I was reading through some of the Coding Horror archives, and came across this post examining Microsoft Visual Studio’s use of regular expressions in its find-and-replace dialog. Visual Studio has support for all of the usual regex constructs but throws in a lot of its own quirky constructs too. I suppose they could be useful if you learned to use them.

But this post isn’t about Visual Studio. Jeff’s post contained an intriguing link to Steve Yegge’s blog, where Steve goes over some of the new features in Emacs 22. And despite my being a long-time emacs user, I was pleasantly surprised to learn that you can use elisp with find-and-replace.

Now at first, this may not seem like a big deal. You can do a lot with a plain vanilla find-and-replace (M-x replace-string and M-x query-replace (also bound to M-%)), and regex find-and-replaces (M-x replace-regexp and M-x query-replace-regexp (also bound to C-M-%)) are damn powerful. But sometimes, when a sed script won’t do, an elisp find-and-replace can save you a lot of pain.

To do an elisp find-and-replace, do a regular replace-regexp, and set the replacement expression to \, (backslash-comma) followed by an elisp expression. You can use backreferences \1 through \9 as string variables, and you can use \# as an integer variable that is the total number of replacements made so far.

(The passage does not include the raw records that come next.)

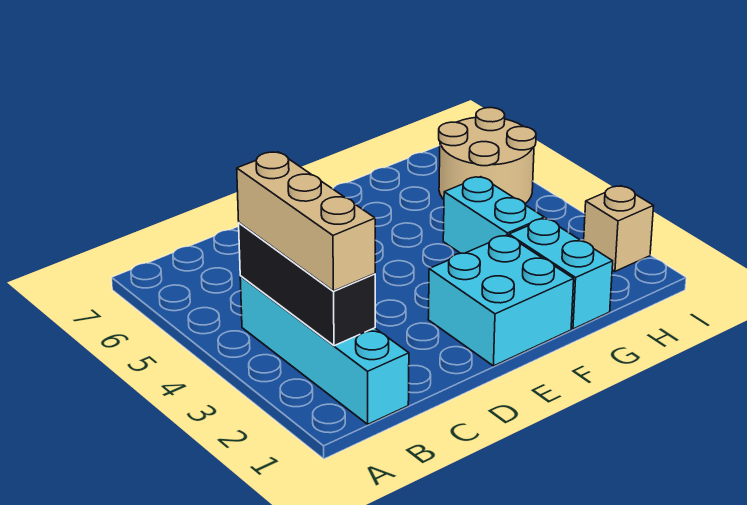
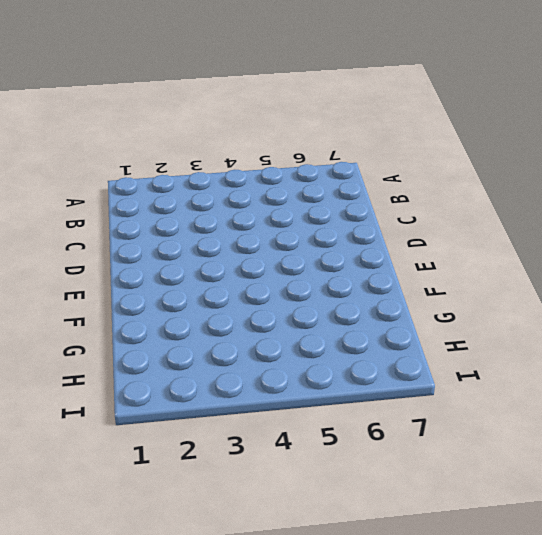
none -> cyan 1x4 brick [240,276,409,424]
none -> cyan 2x2 brick [428,235,574,366]

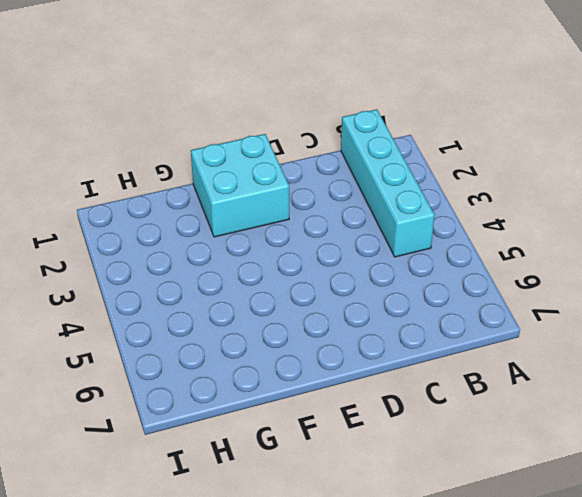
none -> cyan 1x2 brick [509,218,613,329]
none -> cyan 1x2 brick [443,177,544,253]

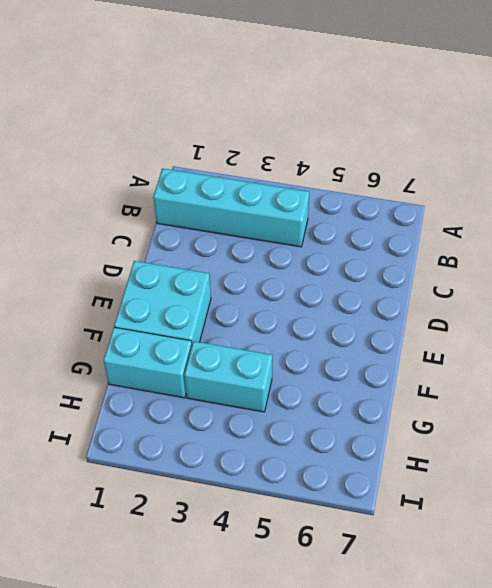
none -> tan 2x2 round brick [439,108,536,203]
none -> tan 1x1 brick [584,186,654,271]

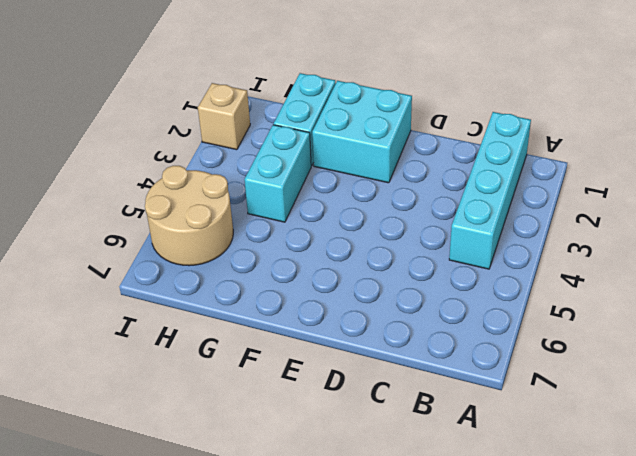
none -> black 1x3 brick [239,223,375,346]
none -> tan 1x3 brick [237,152,375,291]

Steve has a number of great examples which I’m not going to repeat here, so I encourage you to go over there and eat ’em up.

I was eager to try them out, and seeing as how Emacs 22 is over two and half years old, I figured my current Emacs install would be up-to-date. Not so – my MacBook was still running Emacs 21.2.1, which came installed when I bought it in 2006. Fortunately, with MacPorts installed (HIGHLY recommended for anyone running OS X), upgrading was almost as easy as running

sudo port install emacs

I did install instead of upgrade because my emacs install was the default one that came installed and I hadn’t migrated it into MacPorts yet. I said it was almost that easy because after it installed and I went to run it, the old Emacs 21 ran instead, even though the MacPorts binaries directory /opt/local/bin precedes /usr/bin in my $PATH. It turns out that bash uses a hash table, of which I was previously unaware, to cache where frequently used commands are located to avoid searching your $PATH frequently. To fix this, just run hash -d emacs to delete its binding for emacs (or hash -r to clear the entire table), and you’re good to go!